**Work request**
Starting at the line that contains "M0 1000 27 999" and ending at the line that contains "308 1379 172", the lines below are to be given again exactly, with nothing added.

**Input data**
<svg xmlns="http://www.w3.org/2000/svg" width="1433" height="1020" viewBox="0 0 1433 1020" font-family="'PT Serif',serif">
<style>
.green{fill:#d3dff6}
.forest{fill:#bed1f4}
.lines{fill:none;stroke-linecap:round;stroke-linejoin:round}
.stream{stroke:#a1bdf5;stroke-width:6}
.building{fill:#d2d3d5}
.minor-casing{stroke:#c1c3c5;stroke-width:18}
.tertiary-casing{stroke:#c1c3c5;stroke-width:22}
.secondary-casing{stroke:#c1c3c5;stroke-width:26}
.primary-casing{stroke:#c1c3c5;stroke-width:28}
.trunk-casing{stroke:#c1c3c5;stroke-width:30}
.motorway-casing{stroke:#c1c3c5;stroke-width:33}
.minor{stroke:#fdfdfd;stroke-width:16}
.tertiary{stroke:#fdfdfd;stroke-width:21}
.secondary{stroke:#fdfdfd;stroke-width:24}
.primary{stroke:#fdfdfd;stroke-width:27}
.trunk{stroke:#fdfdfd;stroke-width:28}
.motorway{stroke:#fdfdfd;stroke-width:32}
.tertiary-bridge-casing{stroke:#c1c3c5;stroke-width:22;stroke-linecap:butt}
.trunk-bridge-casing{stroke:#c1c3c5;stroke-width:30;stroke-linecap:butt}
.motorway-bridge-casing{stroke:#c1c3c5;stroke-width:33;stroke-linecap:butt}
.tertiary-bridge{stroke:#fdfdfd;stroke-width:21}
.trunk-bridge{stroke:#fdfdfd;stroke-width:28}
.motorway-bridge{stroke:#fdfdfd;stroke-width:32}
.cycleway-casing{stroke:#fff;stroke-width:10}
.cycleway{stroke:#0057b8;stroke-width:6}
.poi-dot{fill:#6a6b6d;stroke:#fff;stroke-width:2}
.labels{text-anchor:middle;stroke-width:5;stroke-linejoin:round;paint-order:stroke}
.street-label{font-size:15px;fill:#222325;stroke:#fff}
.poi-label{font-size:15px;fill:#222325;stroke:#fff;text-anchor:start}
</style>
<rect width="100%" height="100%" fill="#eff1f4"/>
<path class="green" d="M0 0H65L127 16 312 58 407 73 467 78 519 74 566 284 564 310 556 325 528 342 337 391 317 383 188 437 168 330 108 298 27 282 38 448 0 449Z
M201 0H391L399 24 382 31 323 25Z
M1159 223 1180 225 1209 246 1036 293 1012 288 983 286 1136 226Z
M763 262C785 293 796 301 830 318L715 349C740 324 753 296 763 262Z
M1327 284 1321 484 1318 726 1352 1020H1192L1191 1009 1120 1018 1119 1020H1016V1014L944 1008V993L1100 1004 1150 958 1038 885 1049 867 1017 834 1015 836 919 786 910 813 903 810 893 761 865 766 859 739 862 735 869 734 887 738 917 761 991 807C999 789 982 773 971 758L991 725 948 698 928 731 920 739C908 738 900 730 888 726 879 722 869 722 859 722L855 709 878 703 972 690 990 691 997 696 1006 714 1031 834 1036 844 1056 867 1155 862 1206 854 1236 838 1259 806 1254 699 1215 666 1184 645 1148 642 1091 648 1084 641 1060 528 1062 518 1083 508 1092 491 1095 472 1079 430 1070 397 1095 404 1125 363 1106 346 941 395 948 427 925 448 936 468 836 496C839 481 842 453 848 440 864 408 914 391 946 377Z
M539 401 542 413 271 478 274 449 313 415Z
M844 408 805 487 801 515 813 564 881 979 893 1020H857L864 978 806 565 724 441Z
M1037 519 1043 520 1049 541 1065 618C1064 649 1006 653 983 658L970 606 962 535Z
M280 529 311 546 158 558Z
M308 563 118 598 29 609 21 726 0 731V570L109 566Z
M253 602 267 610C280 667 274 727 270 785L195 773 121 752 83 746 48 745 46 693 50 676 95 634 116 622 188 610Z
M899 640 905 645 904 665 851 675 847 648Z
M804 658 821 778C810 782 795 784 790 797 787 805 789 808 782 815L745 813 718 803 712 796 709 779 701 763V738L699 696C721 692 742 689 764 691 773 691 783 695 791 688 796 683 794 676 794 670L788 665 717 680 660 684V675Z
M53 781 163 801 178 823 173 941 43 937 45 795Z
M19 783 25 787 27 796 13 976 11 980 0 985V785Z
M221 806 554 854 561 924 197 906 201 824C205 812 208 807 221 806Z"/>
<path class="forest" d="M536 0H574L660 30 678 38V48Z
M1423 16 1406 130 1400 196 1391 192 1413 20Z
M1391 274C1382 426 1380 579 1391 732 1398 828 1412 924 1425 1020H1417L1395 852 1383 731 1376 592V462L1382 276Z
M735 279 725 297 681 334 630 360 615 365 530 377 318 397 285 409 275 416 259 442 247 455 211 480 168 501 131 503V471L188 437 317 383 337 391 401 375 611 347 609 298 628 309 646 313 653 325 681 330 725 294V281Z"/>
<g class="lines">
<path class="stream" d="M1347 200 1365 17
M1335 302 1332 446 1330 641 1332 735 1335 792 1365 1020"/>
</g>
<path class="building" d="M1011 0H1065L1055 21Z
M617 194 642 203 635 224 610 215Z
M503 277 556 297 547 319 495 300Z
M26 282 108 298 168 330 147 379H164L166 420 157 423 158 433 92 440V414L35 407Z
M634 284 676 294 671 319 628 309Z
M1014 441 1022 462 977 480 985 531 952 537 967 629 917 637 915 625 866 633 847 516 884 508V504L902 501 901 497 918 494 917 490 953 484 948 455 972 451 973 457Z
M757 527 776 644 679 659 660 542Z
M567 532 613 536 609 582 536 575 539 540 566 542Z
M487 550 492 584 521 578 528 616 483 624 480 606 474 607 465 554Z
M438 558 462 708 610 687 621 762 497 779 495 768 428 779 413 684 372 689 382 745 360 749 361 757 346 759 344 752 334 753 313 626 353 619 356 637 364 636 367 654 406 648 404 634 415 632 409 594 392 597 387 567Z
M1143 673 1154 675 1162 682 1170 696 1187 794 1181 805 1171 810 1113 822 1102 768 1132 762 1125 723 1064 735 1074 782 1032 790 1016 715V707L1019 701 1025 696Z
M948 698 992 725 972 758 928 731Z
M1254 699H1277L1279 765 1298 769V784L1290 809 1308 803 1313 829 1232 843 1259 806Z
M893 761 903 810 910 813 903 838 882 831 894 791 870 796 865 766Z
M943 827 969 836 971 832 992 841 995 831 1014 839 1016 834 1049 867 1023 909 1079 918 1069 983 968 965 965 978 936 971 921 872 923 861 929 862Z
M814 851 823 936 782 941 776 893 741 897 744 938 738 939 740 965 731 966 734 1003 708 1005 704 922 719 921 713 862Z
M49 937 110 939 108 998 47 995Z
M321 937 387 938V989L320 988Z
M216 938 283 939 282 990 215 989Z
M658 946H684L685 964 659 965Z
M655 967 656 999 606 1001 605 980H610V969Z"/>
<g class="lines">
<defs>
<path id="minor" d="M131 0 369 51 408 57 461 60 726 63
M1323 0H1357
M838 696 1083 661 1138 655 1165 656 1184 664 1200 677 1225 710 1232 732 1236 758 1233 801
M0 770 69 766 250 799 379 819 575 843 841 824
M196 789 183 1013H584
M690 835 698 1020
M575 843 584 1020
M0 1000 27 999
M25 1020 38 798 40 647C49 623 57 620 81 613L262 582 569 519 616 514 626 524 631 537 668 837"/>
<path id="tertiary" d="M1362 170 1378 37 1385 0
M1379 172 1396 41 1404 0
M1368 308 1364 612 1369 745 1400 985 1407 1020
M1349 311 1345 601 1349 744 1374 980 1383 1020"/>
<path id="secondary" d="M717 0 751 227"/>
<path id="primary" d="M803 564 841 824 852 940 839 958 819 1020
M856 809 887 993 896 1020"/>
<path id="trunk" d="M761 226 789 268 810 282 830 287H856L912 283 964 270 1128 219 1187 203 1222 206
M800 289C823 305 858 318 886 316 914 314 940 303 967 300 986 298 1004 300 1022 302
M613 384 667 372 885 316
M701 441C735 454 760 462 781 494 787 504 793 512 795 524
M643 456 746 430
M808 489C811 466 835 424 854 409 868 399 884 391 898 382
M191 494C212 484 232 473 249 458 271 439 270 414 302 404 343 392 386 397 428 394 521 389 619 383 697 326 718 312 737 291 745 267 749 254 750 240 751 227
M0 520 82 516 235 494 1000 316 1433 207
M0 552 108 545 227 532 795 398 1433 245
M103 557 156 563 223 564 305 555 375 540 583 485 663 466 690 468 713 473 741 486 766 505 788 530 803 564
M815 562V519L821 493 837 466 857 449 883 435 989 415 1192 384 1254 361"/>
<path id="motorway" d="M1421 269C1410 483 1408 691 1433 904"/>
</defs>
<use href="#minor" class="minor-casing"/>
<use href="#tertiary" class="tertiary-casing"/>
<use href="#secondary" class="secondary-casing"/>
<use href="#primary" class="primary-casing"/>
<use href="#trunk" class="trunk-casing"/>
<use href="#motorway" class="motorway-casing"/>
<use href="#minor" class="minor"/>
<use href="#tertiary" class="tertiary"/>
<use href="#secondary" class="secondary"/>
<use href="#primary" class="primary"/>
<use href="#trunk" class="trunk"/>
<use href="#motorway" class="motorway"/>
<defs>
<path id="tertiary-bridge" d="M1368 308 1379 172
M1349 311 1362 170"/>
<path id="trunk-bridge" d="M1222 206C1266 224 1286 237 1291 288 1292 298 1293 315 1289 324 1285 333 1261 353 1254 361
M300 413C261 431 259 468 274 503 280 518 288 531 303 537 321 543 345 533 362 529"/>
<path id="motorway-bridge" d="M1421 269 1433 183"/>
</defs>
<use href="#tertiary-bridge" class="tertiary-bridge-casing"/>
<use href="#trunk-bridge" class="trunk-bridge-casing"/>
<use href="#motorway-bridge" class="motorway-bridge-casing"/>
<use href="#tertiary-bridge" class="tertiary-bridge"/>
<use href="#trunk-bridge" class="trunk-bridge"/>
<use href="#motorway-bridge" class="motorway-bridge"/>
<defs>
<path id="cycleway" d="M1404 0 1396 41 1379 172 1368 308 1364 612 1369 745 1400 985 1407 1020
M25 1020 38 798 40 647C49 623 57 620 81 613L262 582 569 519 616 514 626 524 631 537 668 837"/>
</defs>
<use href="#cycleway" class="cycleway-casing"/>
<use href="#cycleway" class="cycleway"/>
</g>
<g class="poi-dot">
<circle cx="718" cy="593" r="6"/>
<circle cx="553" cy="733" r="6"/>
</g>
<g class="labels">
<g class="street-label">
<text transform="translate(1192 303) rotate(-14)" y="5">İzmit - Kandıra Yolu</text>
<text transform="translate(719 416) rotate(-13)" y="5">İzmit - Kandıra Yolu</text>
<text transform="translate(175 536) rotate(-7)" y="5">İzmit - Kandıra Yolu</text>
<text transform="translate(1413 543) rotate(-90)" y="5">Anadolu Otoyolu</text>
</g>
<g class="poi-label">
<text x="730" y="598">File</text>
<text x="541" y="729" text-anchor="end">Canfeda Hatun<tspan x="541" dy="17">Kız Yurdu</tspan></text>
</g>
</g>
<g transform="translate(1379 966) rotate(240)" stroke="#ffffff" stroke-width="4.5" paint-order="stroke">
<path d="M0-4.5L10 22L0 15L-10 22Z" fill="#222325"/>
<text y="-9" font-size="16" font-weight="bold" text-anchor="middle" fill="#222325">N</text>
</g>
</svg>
* * *
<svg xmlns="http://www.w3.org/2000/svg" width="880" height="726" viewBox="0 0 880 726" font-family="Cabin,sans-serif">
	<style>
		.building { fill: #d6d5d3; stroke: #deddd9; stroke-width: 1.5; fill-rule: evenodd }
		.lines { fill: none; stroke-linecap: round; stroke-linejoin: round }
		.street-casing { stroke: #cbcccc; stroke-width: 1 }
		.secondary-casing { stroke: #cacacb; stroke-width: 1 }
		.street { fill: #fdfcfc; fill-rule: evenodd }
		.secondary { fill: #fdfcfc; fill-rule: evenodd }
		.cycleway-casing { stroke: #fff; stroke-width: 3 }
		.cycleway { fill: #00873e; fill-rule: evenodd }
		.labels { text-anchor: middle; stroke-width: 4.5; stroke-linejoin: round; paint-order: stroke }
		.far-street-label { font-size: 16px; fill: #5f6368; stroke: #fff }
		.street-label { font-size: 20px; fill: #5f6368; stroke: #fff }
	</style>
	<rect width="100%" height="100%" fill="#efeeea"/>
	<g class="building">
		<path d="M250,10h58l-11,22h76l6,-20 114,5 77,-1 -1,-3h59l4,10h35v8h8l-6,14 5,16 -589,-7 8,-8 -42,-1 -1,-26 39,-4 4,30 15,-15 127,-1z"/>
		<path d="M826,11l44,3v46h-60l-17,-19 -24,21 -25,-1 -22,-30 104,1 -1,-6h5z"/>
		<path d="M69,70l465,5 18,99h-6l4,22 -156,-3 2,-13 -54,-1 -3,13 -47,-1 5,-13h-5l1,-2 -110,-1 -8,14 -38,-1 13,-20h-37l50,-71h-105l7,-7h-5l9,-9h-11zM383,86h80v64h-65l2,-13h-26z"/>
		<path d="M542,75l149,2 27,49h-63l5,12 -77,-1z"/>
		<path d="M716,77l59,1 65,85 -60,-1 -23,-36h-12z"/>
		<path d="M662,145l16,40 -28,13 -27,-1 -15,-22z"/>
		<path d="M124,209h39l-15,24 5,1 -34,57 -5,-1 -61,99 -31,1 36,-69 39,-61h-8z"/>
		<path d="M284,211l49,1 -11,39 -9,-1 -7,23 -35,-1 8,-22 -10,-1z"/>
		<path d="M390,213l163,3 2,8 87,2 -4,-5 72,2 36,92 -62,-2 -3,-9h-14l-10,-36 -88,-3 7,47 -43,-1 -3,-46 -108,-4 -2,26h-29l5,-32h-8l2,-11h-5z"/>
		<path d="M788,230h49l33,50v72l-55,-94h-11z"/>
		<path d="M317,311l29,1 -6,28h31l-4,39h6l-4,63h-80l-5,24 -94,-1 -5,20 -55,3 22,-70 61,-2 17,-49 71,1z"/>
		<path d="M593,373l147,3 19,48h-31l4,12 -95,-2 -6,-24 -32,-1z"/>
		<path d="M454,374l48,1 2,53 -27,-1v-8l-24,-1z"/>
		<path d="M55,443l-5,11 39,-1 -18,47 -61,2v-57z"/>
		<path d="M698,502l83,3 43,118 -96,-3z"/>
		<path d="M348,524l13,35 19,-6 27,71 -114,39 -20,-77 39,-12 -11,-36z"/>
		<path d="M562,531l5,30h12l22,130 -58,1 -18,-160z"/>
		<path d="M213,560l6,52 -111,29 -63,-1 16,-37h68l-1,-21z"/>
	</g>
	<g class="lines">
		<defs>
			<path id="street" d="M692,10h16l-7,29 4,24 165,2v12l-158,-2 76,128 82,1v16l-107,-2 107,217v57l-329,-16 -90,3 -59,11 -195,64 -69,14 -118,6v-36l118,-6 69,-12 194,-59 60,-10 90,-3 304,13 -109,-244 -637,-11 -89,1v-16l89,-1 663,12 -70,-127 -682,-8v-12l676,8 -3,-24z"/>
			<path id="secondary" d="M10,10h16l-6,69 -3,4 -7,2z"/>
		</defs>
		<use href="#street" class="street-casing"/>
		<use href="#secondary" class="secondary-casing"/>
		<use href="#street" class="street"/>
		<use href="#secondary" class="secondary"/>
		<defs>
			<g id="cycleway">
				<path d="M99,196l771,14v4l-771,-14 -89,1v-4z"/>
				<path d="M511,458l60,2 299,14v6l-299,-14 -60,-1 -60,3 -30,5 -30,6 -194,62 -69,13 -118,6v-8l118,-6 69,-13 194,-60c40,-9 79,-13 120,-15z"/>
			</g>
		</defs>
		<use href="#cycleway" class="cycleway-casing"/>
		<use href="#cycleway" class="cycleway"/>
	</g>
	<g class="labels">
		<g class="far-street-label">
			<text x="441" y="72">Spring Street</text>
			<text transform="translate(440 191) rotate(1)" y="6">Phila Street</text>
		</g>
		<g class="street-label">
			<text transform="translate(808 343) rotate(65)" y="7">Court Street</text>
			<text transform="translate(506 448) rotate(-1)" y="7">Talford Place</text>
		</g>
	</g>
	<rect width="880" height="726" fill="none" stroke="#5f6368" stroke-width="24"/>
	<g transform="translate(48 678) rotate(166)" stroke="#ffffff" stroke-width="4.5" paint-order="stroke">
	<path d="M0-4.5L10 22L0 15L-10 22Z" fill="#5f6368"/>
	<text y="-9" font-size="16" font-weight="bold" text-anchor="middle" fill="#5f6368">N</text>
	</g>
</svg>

**Response**
M0 1000 27 999
M25 1020 38 798 40 647C49 623 57 620 81 613L262 582 569 519 616 514 626 524 631 537 668 837"/>
<path id="tertiary" d="M1362 170 1378 37 1385 0
M1379 172 1396 41 1404 0
M1368 308 1364 612 1369 745 1400 985 1407 1020
M1349 311 1345 601 1349 744 1374 980 1383 1020"/>
<path id="secondary" d="M717 0 751 227"/>
<path id="primary" d="M803 564 841 824 852 940 839 958 819 1020
M856 809 887 993 896 1020"/>
<path id="trunk" d="M761 226 789 268 810 282 830 287H856L912 283 964 270 1128 219 1187 203 1222 206
M800 289C823 305 858 318 886 316 914 314 940 303 967 300 986 298 1004 300 1022 302
M613 384 667 372 885 316
M701 441C735 454 760 462 781 494 787 504 793 512 795 524
M643 456 746 430
M808 489C811 466 835 424 854 409 868 399 884 391 898 382
M191 494C212 484 232 473 249 458 271 439 270 414 302 404 343 392 386 397 428 394 521 389 619 383 697 326 718 312 737 291 745 267 749 254 750 240 751 227
M0 520 82 516 235 494 1000 316 1433 207
M0 552 108 545 227 532 795 398 1433 245
M103 557 156 563 223 564 305 555 375 540 583 485 663 466 690 468 713 473 741 486 766 505 788 530 803 564
M815 562V519L821 493 837 466 857 449 883 435 989 415 1192 384 1254 361"/>
<path id="motorway" d="M1421 269C1410 483 1408 691 1433 904"/>
</defs>
<use href="#minor" class="minor-casing"/>
<use href="#tertiary" class="tertiary-casing"/>
<use href="#secondary" class="secondary-casing"/>
<use href="#primary" class="primary-casing"/>
<use href="#trunk" class="trunk-casing"/>
<use href="#motorway" class="motorway-casing"/>
<use href="#minor" class="minor"/>
<use href="#tertiary" class="tertiary"/>
<use href="#secondary" class="secondary"/>
<use href="#primary" class="primary"/>
<use href="#trunk" class="trunk"/>
<use href="#motorway" class="motorway"/>
<defs>
<path id="tertiary-bridge" d="M1368 308 1379 172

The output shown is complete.